What you need to do —
In the data below, the answer is the run of lines from the line containing "47: (845, 696)" through the line containing "51: (980, 679)", both included; print it exactly and nothing else.

Extracted records —

==================================================

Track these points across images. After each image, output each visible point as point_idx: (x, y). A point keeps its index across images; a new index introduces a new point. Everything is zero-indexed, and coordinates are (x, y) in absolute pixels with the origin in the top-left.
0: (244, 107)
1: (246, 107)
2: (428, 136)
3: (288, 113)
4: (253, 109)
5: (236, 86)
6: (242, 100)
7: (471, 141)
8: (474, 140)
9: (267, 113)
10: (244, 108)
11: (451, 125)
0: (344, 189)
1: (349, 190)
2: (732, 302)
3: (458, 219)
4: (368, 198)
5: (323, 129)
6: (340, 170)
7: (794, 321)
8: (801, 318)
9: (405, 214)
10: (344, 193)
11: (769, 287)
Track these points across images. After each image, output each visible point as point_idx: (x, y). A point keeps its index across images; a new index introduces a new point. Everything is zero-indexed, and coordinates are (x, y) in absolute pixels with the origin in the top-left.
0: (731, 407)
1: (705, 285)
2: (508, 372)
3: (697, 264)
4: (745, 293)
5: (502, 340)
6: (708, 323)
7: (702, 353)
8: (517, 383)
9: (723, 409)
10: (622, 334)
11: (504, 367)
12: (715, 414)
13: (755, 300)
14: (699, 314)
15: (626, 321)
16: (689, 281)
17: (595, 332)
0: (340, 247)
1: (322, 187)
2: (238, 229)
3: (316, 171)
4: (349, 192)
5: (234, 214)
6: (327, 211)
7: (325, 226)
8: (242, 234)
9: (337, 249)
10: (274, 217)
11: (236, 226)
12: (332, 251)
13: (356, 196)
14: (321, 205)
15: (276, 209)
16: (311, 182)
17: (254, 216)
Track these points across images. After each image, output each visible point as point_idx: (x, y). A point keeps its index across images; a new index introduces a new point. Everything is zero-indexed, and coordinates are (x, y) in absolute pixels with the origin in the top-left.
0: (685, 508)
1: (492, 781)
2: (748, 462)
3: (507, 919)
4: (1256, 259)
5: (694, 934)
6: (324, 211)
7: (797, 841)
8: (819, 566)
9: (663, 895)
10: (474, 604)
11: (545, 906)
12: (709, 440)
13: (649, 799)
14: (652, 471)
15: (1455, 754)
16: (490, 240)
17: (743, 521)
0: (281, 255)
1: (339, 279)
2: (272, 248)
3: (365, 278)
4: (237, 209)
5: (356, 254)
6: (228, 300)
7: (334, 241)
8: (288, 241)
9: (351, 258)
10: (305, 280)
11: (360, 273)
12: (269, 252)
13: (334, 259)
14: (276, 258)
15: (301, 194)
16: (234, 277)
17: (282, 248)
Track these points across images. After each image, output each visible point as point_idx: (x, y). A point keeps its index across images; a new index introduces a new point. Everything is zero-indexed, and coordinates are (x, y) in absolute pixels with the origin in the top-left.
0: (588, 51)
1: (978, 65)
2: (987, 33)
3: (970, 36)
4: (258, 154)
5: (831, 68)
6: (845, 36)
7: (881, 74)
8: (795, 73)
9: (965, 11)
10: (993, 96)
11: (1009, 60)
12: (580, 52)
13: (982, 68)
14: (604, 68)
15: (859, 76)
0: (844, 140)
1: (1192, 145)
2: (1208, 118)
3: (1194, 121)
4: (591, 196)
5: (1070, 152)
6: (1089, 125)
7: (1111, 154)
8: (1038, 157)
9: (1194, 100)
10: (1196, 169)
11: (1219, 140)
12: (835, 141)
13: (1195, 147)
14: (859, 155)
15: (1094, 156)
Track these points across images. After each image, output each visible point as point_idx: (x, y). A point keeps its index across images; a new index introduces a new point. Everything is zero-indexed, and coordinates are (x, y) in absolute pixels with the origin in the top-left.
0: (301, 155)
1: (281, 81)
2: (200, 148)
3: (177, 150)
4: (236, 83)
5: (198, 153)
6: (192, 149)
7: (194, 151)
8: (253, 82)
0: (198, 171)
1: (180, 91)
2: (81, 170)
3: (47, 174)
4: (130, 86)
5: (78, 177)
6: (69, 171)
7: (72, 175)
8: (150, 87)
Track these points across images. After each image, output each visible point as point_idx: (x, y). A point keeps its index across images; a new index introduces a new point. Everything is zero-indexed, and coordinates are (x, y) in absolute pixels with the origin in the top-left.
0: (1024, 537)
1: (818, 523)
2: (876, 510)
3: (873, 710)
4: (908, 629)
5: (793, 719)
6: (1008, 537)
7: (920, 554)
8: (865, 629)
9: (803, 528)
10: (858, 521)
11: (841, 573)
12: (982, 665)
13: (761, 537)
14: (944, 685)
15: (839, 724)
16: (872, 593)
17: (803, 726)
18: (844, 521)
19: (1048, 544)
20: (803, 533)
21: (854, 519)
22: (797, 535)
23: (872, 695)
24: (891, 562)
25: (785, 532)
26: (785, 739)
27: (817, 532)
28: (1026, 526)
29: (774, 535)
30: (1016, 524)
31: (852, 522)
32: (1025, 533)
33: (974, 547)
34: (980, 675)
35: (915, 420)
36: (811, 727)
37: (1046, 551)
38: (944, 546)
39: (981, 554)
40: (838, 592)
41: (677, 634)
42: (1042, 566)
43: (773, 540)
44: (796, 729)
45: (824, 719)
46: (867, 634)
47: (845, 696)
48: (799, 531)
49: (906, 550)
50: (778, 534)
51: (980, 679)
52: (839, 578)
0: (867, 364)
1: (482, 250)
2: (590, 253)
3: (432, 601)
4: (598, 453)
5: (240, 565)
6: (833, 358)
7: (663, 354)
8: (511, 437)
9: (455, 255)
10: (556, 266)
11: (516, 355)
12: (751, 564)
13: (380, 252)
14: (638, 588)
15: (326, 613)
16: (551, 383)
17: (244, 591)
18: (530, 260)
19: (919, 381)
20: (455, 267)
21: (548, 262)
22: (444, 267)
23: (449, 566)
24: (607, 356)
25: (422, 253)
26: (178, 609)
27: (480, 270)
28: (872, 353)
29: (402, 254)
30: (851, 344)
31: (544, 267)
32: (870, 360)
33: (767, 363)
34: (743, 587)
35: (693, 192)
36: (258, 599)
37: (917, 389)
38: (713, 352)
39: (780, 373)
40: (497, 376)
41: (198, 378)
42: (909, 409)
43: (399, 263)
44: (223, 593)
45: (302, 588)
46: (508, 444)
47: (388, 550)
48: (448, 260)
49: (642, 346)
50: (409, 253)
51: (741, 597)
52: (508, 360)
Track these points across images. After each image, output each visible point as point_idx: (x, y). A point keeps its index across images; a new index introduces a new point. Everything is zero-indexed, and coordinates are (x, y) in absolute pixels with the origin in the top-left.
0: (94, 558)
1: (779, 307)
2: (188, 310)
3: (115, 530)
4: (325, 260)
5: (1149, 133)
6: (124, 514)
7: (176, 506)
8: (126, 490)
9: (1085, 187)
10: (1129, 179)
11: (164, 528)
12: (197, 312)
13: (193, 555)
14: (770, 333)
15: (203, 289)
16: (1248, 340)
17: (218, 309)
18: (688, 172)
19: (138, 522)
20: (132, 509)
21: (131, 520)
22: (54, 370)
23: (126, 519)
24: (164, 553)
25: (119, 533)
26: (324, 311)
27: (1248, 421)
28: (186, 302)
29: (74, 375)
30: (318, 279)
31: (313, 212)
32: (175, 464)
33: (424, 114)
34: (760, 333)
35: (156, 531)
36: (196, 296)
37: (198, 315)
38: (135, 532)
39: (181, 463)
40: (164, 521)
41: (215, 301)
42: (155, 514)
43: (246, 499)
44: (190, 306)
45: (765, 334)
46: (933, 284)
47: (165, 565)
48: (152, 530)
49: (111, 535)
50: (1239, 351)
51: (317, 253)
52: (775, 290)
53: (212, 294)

==================================================

Solution to this task —
47: (845, 696)
48: (799, 531)
49: (906, 550)
50: (778, 534)
51: (980, 679)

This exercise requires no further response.